Walhasil, baik Sri Mulyani maupun Purbaya sama-sama menerapkan ekonomi Kapitalisme dalam mengelola keuangan negara. Dengan kata lain, Purbaya itu 11-12 dengan Sri Mulyani.
Purbaya tidak akan mengubah kebijakan fiskalnya Sri Mulyani. Ia hanya akan menggunakan kebijakan fiskal warisan Sri Mulyani untuk meraih pertumbuhan ekonomi yang cepat. Termasuk Purbaya tidak akan menambah beban pajak baru. Dalam konteks ini, keduanya sama bahwa tidak perlu menambah pajak baru.
Dari sini bisa dipahami, bila Menkeu baru tidak akan pernah mengurangi jenis pajak. Alasannya, pajak menjadi instrumen utama pemasukan negara. Pada APBN 2026, ditargetkan pemasukan negara sebesar Rp 3.147,77 triliun. Dari sektor pajak, ditargetkan mencapai Rp 2.357,7 triliun. Bisa dipahami, meskipun ada tuntutan agar PPn bisa berkurang menjadi 8 persen, pajak tidak akan pernah dihapuskan.
Demikianlah potret pergantian sosok pejabat di dalam sistem Demokrasi. Sistem Demokrasi akan menolak setiap upaya yang diarahkan untuk mengubah dirinya. Gelombang demonstrasi besar hingga rusuh dari 25-30 Agustus 2025 di beberapa titik se-Indonesia menandai pergantian tonggak sistem Kapitalisme Demokrasi. Mempertahankan Sri Mulyani butuh biaya politik yang besar. Opsi yang diambil tentu saja menunjuk Menkeu baru.

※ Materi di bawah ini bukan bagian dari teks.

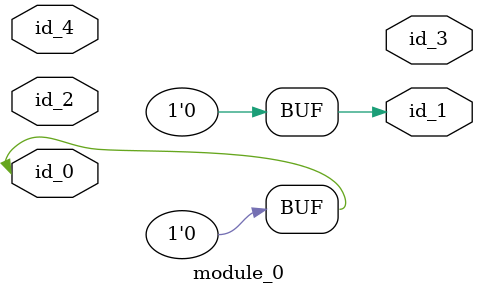
<source format=v>
`timescale 1 ps / 1 ps
module module_0 (
    input  id_0,
    output id_1,
    input  id_2,
    output id_3,
    input  id_4
);
  assign id_1 = id_0;
  assign id_1 = 1'h0;
endmodule

</source>
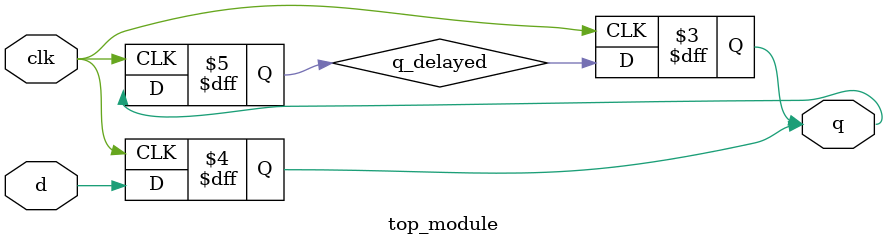
<source format=sv>
module top_module(
	input clk,
	input d,
	output reg q);
  
  reg q_delayed;
  
  always @(posedge clk) begin
    q_delayed <= q;
    q <= d;
  end
  
  always @(negedge clk) begin
    q <= q_delayed;
  end
  
endmodule

</source>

Kebijakan Fiskal dalam Islam
Kebijakan fiskal dalam Islam bersifat tetap dan jelas. Kebijakan ini memastikan bahwa perekonomian suatu negara akan terus berkembang. Pemasukan negara dalam sistem fiskal Islam berasal dari sumber daya alam (SDA), harta rikaz, fai, ghonimah, usyr, zakat dan beberapa sumber lainnya. Semua ini memastikan negara memiliki pendapatan yang cukup untuk membiayai berbagai kebutuhan.

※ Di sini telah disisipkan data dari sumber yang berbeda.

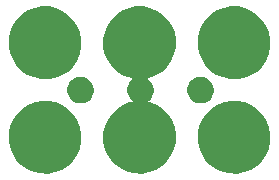
<source format=gts>
%TF.GenerationSoftware,KiCad,Pcbnew,4.0.5-e0-6337~49~ubuntu16.04.1*%
%TF.CreationDate,2017-05-27T17:08:36-07:00*%
%TF.ProjectId,2x3-Potentiometer-P160K-TH,3278332D506F74656E74696F6D657465,v1.2*%
%TF.FileFunction,Soldermask,Top*%
%FSLAX46Y46*%
G04 Gerber Fmt 4.6, Leading zero omitted, Abs format (unit mm)*
G04 Created by KiCad (PCBNEW 4.0.5-e0-6337~49~ubuntu16.04.1) date Sat May 27 17:08:36 2017*
%MOMM*%
%LPD*%
G01*
G04 APERTURE LIST*
%ADD10C,0.350000*%
G04 APERTURE END LIST*
D10*
G36*
X23081510Y-33272247D02*
X23672455Y-33393551D01*
X24228598Y-33627332D01*
X24728734Y-33964678D01*
X25153821Y-34392743D01*
X25487666Y-34895221D01*
X25717556Y-35452976D01*
X25834664Y-36044414D01*
X25834664Y-36044424D01*
X25834731Y-36044763D01*
X25825110Y-36733816D01*
X25825033Y-36734154D01*
X25825033Y-36734162D01*
X25691457Y-37322101D01*
X25446085Y-37873216D01*
X25098337Y-38366178D01*
X24661462Y-38782209D01*
X24152100Y-39105461D01*
X23589654Y-39323619D01*
X22995547Y-39428376D01*
X22392403Y-39415742D01*
X21803200Y-39286197D01*
X21250382Y-39044677D01*
X20755007Y-38700382D01*
X20335937Y-38266423D01*
X20009138Y-37759330D01*
X19787056Y-37198414D01*
X19678155Y-36605058D01*
X19686577Y-36001841D01*
X19812006Y-35411747D01*
X20049659Y-34857258D01*
X20390491Y-34359488D01*
X20821512Y-33937400D01*
X21326313Y-33607068D01*
X21885659Y-33381077D01*
X22478245Y-33268036D01*
X23081510Y-33272247D01*
X23081510Y-33272247D01*
G37*
G36*
X31081510Y-25272247D02*
X31672455Y-25393551D01*
X32228598Y-25627332D01*
X32728734Y-25964678D01*
X33153821Y-26392743D01*
X33487666Y-26895221D01*
X33717556Y-27452976D01*
X33834664Y-28044414D01*
X33834664Y-28044424D01*
X33834731Y-28044763D01*
X33825110Y-28733816D01*
X33825033Y-28734154D01*
X33825033Y-28734162D01*
X33691457Y-29322101D01*
X33446085Y-29873216D01*
X33098337Y-30366178D01*
X32661462Y-30782209D01*
X32152100Y-31105461D01*
X31589654Y-31323619D01*
X31512493Y-31337224D01*
X31498905Y-31341662D01*
X31487091Y-31349710D01*
X31477987Y-31360731D01*
X31472313Y-31373851D01*
X31470520Y-31388033D01*
X31472749Y-31402153D01*
X31478823Y-31415093D01*
X31492907Y-31429367D01*
X31559743Y-31474449D01*
X31715368Y-31631163D01*
X31837588Y-31815120D01*
X31921751Y-32019315D01*
X31964580Y-32235621D01*
X31964580Y-32235626D01*
X31964648Y-32235970D01*
X31961126Y-32488233D01*
X31961049Y-32488571D01*
X31961049Y-32488580D01*
X31912196Y-32703608D01*
X31822366Y-32905369D01*
X31695054Y-33085843D01*
X31535114Y-33238154D01*
X31489820Y-33266898D01*
X31478948Y-33276180D01*
X31471093Y-33288123D01*
X31466875Y-33301781D01*
X31466630Y-33316074D01*
X31470376Y-33329869D01*
X31477818Y-33342074D01*
X31488365Y-33351723D01*
X31506825Y-33359552D01*
X31672455Y-33393551D01*
X32228598Y-33627332D01*
X32728734Y-33964678D01*
X33153821Y-34392743D01*
X33487666Y-34895221D01*
X33717556Y-35452976D01*
X33834664Y-36044414D01*
X33834664Y-36044424D01*
X33834731Y-36044763D01*
X33825110Y-36733816D01*
X33825033Y-36734154D01*
X33825033Y-36734162D01*
X33691457Y-37322101D01*
X33446085Y-37873216D01*
X33098337Y-38366178D01*
X32661462Y-38782209D01*
X32152100Y-39105461D01*
X31589654Y-39323619D01*
X30995547Y-39428376D01*
X30392403Y-39415742D01*
X29803200Y-39286197D01*
X29250382Y-39044677D01*
X28755007Y-38700382D01*
X28335937Y-38266423D01*
X28009138Y-37759330D01*
X27787056Y-37198414D01*
X27678155Y-36605058D01*
X27686577Y-36001841D01*
X27812006Y-35411747D01*
X28049659Y-34857258D01*
X28390491Y-34359488D01*
X28821512Y-33937400D01*
X29326313Y-33607068D01*
X29885659Y-33381077D01*
X30134194Y-33333667D01*
X30147719Y-33329040D01*
X30159419Y-33320827D01*
X30168369Y-33309681D01*
X30173858Y-33296482D01*
X30175453Y-33282277D01*
X30173028Y-33268189D01*
X30166773Y-33255335D01*
X30153667Y-33242053D01*
X30104959Y-33208200D01*
X29951532Y-33049321D01*
X29831892Y-32863675D01*
X29750586Y-32658321D01*
X29710718Y-32441096D01*
X29713801Y-32220257D01*
X29759721Y-32004222D01*
X29846725Y-31801223D01*
X29971505Y-31618988D01*
X30129302Y-31464462D01*
X30150075Y-31450869D01*
X30160816Y-31441437D01*
X30168504Y-31429385D01*
X30172531Y-31415669D01*
X30172576Y-31401375D01*
X30168638Y-31387633D01*
X30161027Y-31375533D01*
X30150347Y-31366032D01*
X30133168Y-31358746D01*
X29803200Y-31286197D01*
X29250382Y-31044677D01*
X28755007Y-30700382D01*
X28335937Y-30266423D01*
X28009138Y-29759330D01*
X27787056Y-29198414D01*
X27678155Y-28605058D01*
X27686577Y-28001841D01*
X27812006Y-27411747D01*
X28049659Y-26857258D01*
X28390491Y-26359488D01*
X28821512Y-25937400D01*
X29326313Y-25607068D01*
X29885659Y-25381077D01*
X30478245Y-25268036D01*
X31081510Y-25272247D01*
X31081510Y-25272247D01*
G37*
G36*
X39081510Y-33272247D02*
X39672455Y-33393551D01*
X40228598Y-33627332D01*
X40728734Y-33964678D01*
X41153821Y-34392743D01*
X41487666Y-34895221D01*
X41717556Y-35452976D01*
X41834664Y-36044414D01*
X41834664Y-36044424D01*
X41834731Y-36044763D01*
X41825110Y-36733816D01*
X41825033Y-36734154D01*
X41825033Y-36734162D01*
X41691457Y-37322101D01*
X41446085Y-37873216D01*
X41098337Y-38366178D01*
X40661462Y-38782209D01*
X40152100Y-39105461D01*
X39589654Y-39323619D01*
X38995547Y-39428376D01*
X38392403Y-39415742D01*
X37803200Y-39286197D01*
X37250382Y-39044677D01*
X36755007Y-38700382D01*
X36335937Y-38266423D01*
X36009138Y-37759330D01*
X35787056Y-37198414D01*
X35678155Y-36605058D01*
X35686577Y-36001841D01*
X35812006Y-35411747D01*
X36049659Y-34857258D01*
X36390491Y-34359488D01*
X36821512Y-33937400D01*
X37326313Y-33607068D01*
X37885659Y-33381077D01*
X38478245Y-33268036D01*
X39081510Y-33272247D01*
X39081510Y-33272247D01*
G37*
G36*
X25876693Y-31220948D02*
X26093034Y-31265357D01*
X26296643Y-31350946D01*
X26479743Y-31474449D01*
X26635368Y-31631163D01*
X26757588Y-31815120D01*
X26841751Y-32019315D01*
X26884580Y-32235621D01*
X26884580Y-32235626D01*
X26884648Y-32235970D01*
X26881126Y-32488233D01*
X26881049Y-32488571D01*
X26881049Y-32488580D01*
X26832196Y-32703608D01*
X26742366Y-32905369D01*
X26615054Y-33085843D01*
X26455114Y-33238153D01*
X26268636Y-33356496D01*
X26062721Y-33436365D01*
X25845221Y-33474716D01*
X25624407Y-33470090D01*
X25408700Y-33422665D01*
X25206311Y-33334243D01*
X25024959Y-33208200D01*
X24871532Y-33049321D01*
X24751892Y-32863675D01*
X24670586Y-32658321D01*
X24630718Y-32441096D01*
X24633801Y-32220257D01*
X24679721Y-32004222D01*
X24766725Y-31801223D01*
X24891505Y-31618988D01*
X25049302Y-31464462D01*
X25234111Y-31343526D01*
X25438889Y-31260790D01*
X25655833Y-31219407D01*
X25876693Y-31220948D01*
X25876693Y-31220948D01*
G37*
G36*
X36036693Y-31220948D02*
X36253034Y-31265357D01*
X36456643Y-31350946D01*
X36639743Y-31474449D01*
X36795368Y-31631163D01*
X36917588Y-31815120D01*
X37001751Y-32019315D01*
X37044580Y-32235621D01*
X37044580Y-32235626D01*
X37044648Y-32235970D01*
X37041126Y-32488233D01*
X37041049Y-32488571D01*
X37041049Y-32488580D01*
X36992196Y-32703608D01*
X36902366Y-32905369D01*
X36775054Y-33085843D01*
X36615114Y-33238153D01*
X36428636Y-33356496D01*
X36222721Y-33436365D01*
X36005221Y-33474716D01*
X35784407Y-33470090D01*
X35568700Y-33422665D01*
X35366311Y-33334243D01*
X35184959Y-33208200D01*
X35031532Y-33049321D01*
X34911892Y-32863675D01*
X34830586Y-32658321D01*
X34790718Y-32441096D01*
X34793801Y-32220257D01*
X34839721Y-32004222D01*
X34926725Y-31801223D01*
X35051505Y-31618988D01*
X35209302Y-31464462D01*
X35394111Y-31343526D01*
X35598889Y-31260790D01*
X35815833Y-31219407D01*
X36036693Y-31220948D01*
X36036693Y-31220948D01*
G37*
G36*
X23081510Y-25272247D02*
X23672455Y-25393551D01*
X24228598Y-25627332D01*
X24728734Y-25964678D01*
X25153821Y-26392743D01*
X25487666Y-26895221D01*
X25717556Y-27452976D01*
X25834664Y-28044414D01*
X25834664Y-28044424D01*
X25834731Y-28044763D01*
X25825110Y-28733816D01*
X25825033Y-28734154D01*
X25825033Y-28734162D01*
X25691457Y-29322101D01*
X25446085Y-29873216D01*
X25098337Y-30366178D01*
X24661462Y-30782209D01*
X24152100Y-31105461D01*
X23589654Y-31323619D01*
X22995547Y-31428376D01*
X22392403Y-31415742D01*
X21803200Y-31286197D01*
X21250382Y-31044677D01*
X20755007Y-30700382D01*
X20335937Y-30266423D01*
X20009138Y-29759330D01*
X19787056Y-29198414D01*
X19678155Y-28605058D01*
X19686577Y-28001841D01*
X19812006Y-27411747D01*
X20049659Y-26857258D01*
X20390491Y-26359488D01*
X20821512Y-25937400D01*
X21326313Y-25607068D01*
X21885659Y-25381077D01*
X22478245Y-25268036D01*
X23081510Y-25272247D01*
X23081510Y-25272247D01*
G37*
G36*
X39081510Y-25272247D02*
X39672455Y-25393551D01*
X40228598Y-25627332D01*
X40728734Y-25964678D01*
X41153821Y-26392743D01*
X41487666Y-26895221D01*
X41717556Y-27452976D01*
X41834664Y-28044414D01*
X41834664Y-28044424D01*
X41834731Y-28044763D01*
X41825110Y-28733816D01*
X41825033Y-28734154D01*
X41825033Y-28734162D01*
X41691457Y-29322101D01*
X41446085Y-29873216D01*
X41098337Y-30366178D01*
X40661462Y-30782209D01*
X40152100Y-31105461D01*
X39589654Y-31323619D01*
X38995547Y-31428376D01*
X38392403Y-31415742D01*
X37803200Y-31286197D01*
X37250382Y-31044677D01*
X36755007Y-30700382D01*
X36335937Y-30266423D01*
X36009138Y-29759330D01*
X35787056Y-29198414D01*
X35678155Y-28605058D01*
X35686577Y-28001841D01*
X35812006Y-27411747D01*
X36049659Y-26857258D01*
X36390491Y-26359488D01*
X36821512Y-25937400D01*
X37326313Y-25607068D01*
X37885659Y-25381077D01*
X38478245Y-25268036D01*
X39081510Y-25272247D01*
X39081510Y-25272247D01*
G37*
M02*

</source>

Dalam Islam, pajak bukanlah sumber utama pendapatan negara seperti dalam sistem fiskal lainnya. Pajak hanya dikenakan kepada Muslim yang memiliki kekayaan lebih. Uang yang diperoleh dari pajak ini hanya digunakan untuk kebutuhan negara yang penting dan sekadar untuk menutupi kekurangan dari anggaran rutin. Pajak hanya diterapkan jika kas negara kosong atau tidak cukup, dan akan dihentikan begitu kebutuhan negara sudah tercukupi.
Adapun kebijakan fiskal dari aspek pengeluaran diarahkan untuk pembelanjaan rutin yang harus dipenuhi. Pembayaran gaji pegawai negara dan tentara, pengembangan industri pertahanan dan perang, anggaran untuk mengentaskan kemiskinan, belanja darurat tanggap bencana, dan lainnya. Baik pemasukan maupun pengeluaran negara sudah ditetapkan dalam Islam dan tidak boleh keluar dari ketentuan syariat.
Artinya, postur kebijakan fiskal Islam itu baku, pasti, dan terarah. Sebagai contoh, tatkala terjadi bencana, baik itu bencana alam maupun kemanusiaan, tidak perlu repot lagi untuk merealokasikan anggaran. Dalam Islam, masing-masing ada pos pemasukan dan pengeluaran negara. Dengan kata lain, kebijakan fiskal Islam tidak mengalami kegagapan, bahkan sakti untuk membawa menuju kesejahteraan hidup.